Title: Corporeality and Transcendence: Physicality, Suffering, and Eroticism in Andrei Tarkovsky’s Andrei Rublev
Description:
This essay explores the relationship between the notion of corporeality in its various connotations, notably its aesthetic aspects, and the iconography of Andrei Tarkovsky’s Andrei Rublev (1966).
The focus on the individual that struggles to achieve the desired transcendence through both artistic production and the gradual development of a conscious poetic relationship to everyday life has interesting philosophical connotations: our focus is not as much on the spiritual aspects of this exploration, as in the corporeal, sensual element that is carefully linked with natural environment in Tarkovsky’s narratives.

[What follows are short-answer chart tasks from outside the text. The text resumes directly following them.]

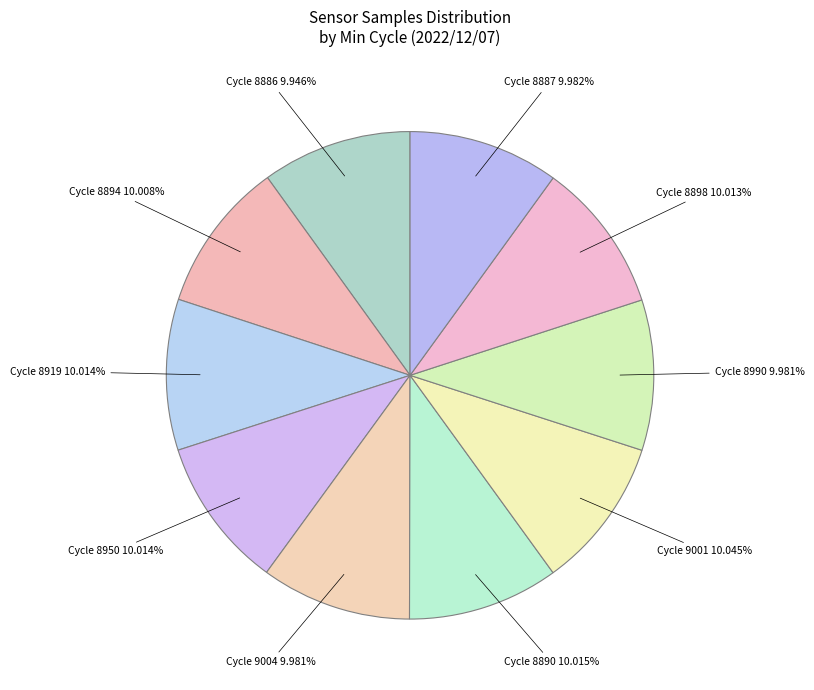

Which slice is the largest?

29/9001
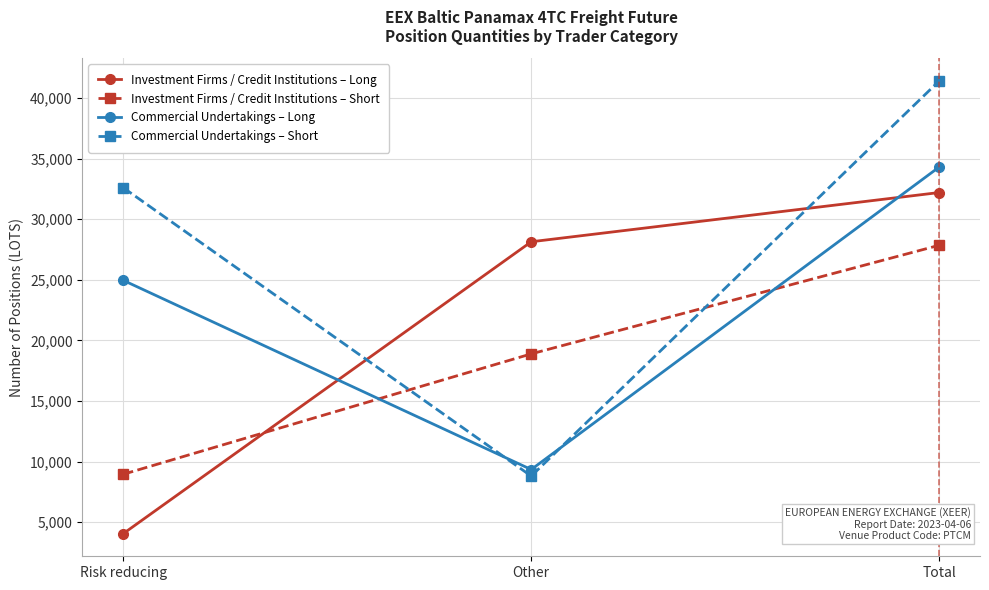

What is the difference between the Commercial Undertakings – Long values at Other and Risk reducing?

15606.7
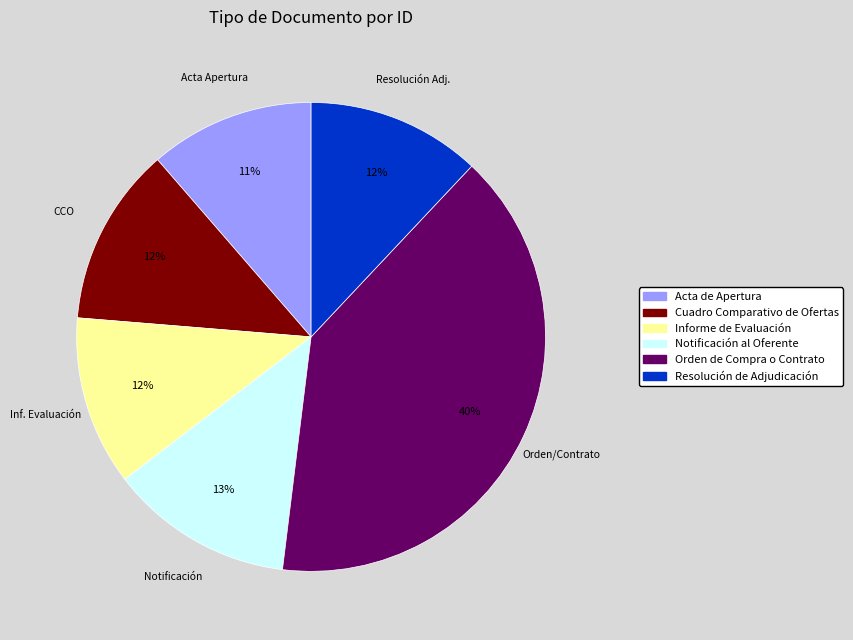

Is there any slice that represents more than half of the pie?

No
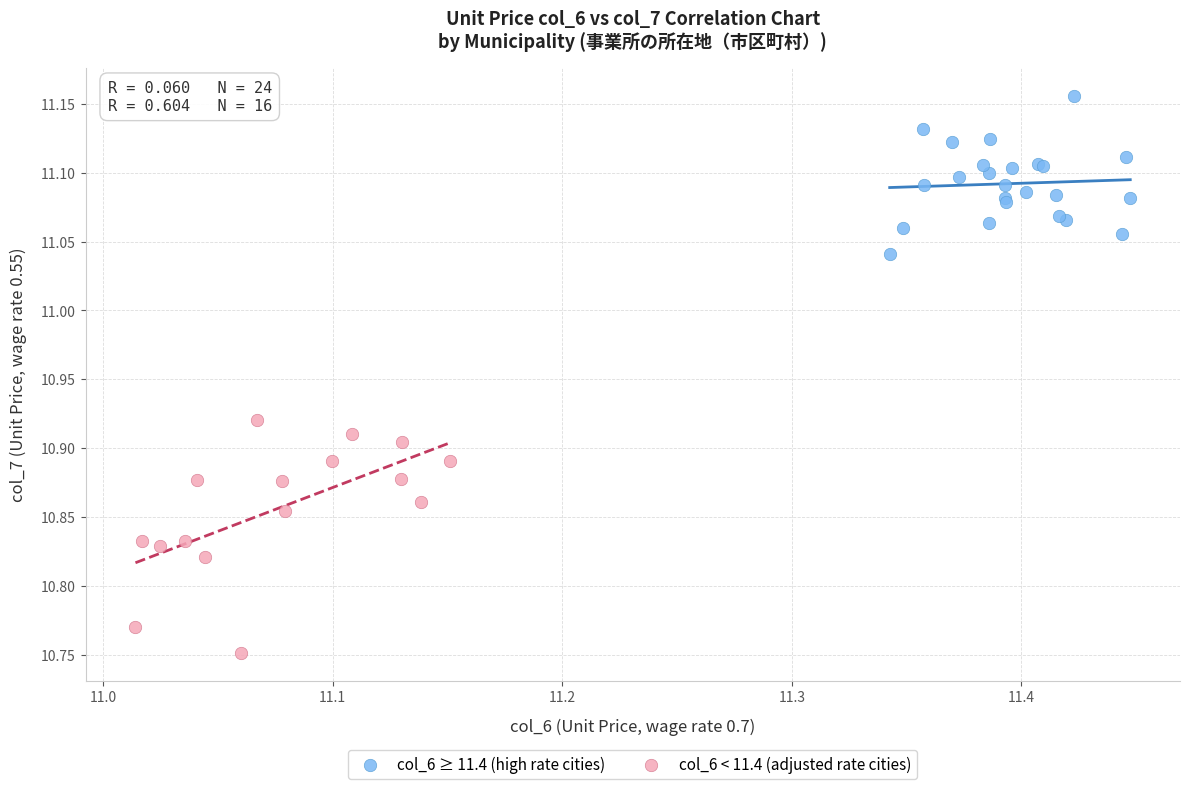

Which series contains the highest Y value?

col_6 ≥ 11.4 (high rate cities)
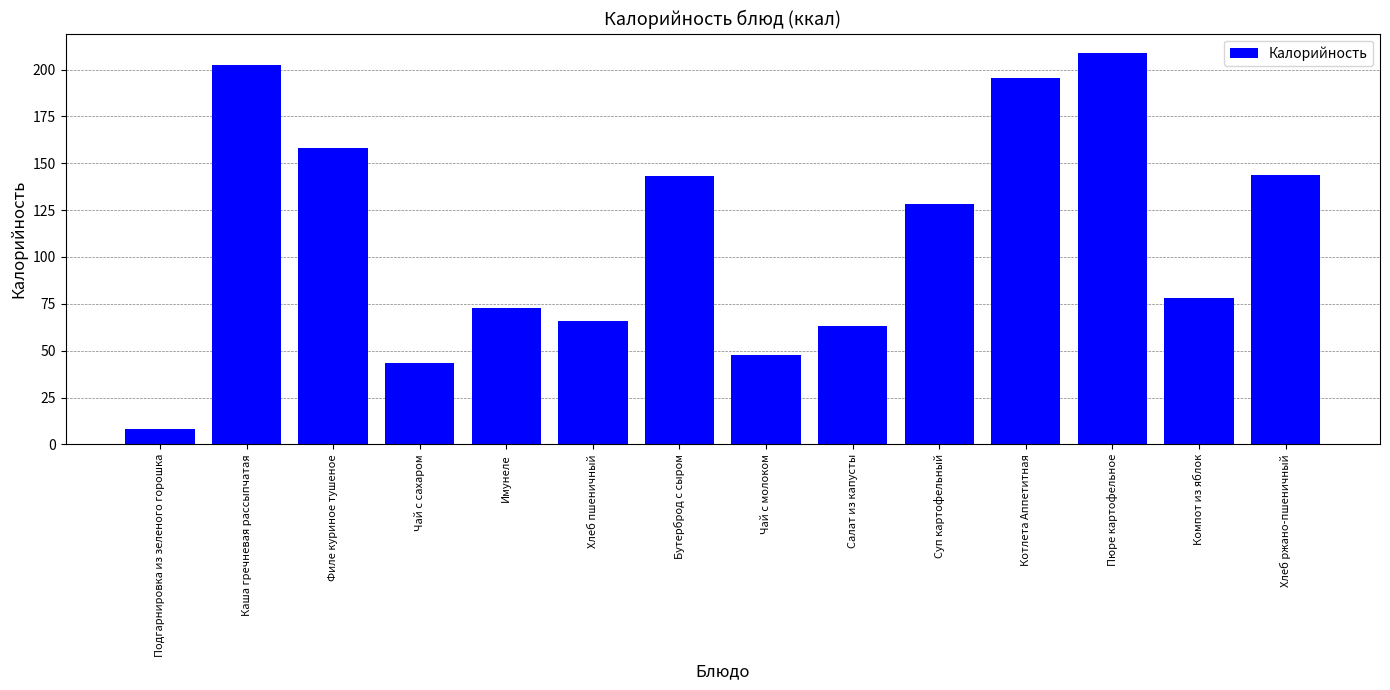

The value at Чай с сахаром is 43.5. True or false?

True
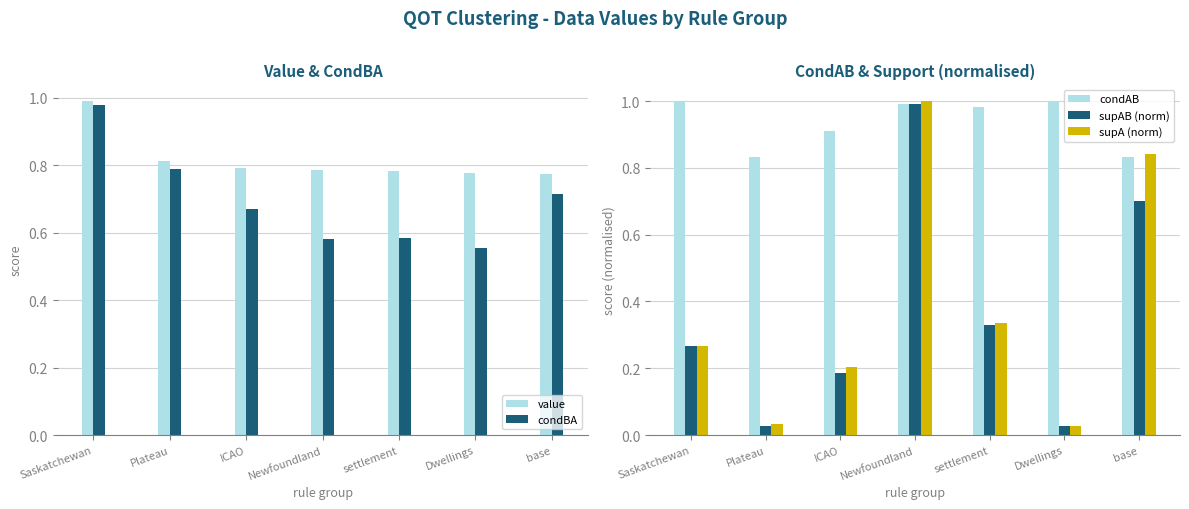

What is the spread (max minus min) of values at Newfoundland?

0.4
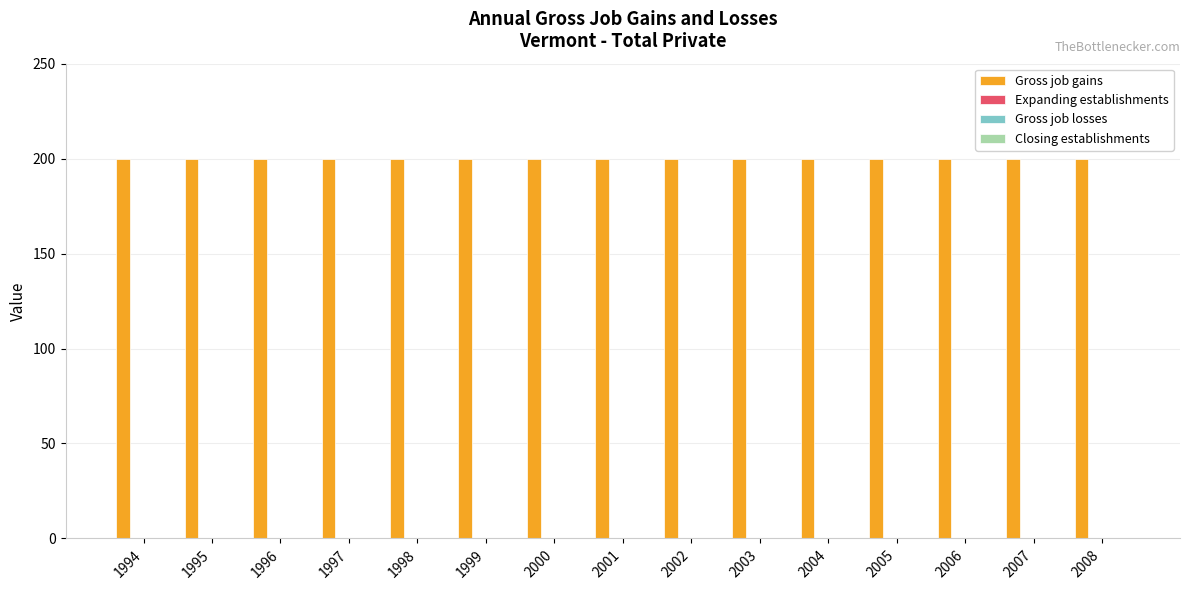

How many categories are shown in the chart?

15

In Tarkovsky’s films, and Andrei Rublev in particular, the desired transcendence is achieved through the flesh, through the focus on the human body.
In this respect, phenomenology proves to be more than a tool for reading the film: the relationship between the present (difficult to approach) and the past (both collective, manifested in culture, and personal, approached through memory) lies at the heart of the film.
The relationship between such philosophical concerns and the iconography of the film, the reconstruction of a medieval time, notably depicted as direct and approached through the senses rather than distant like an ideological construction, will be explored through the lens of poetry, perceived as a way to approach everyday life and an almost fetishistic visual and narrative emphasis on a physical violence, the other face of sensuality.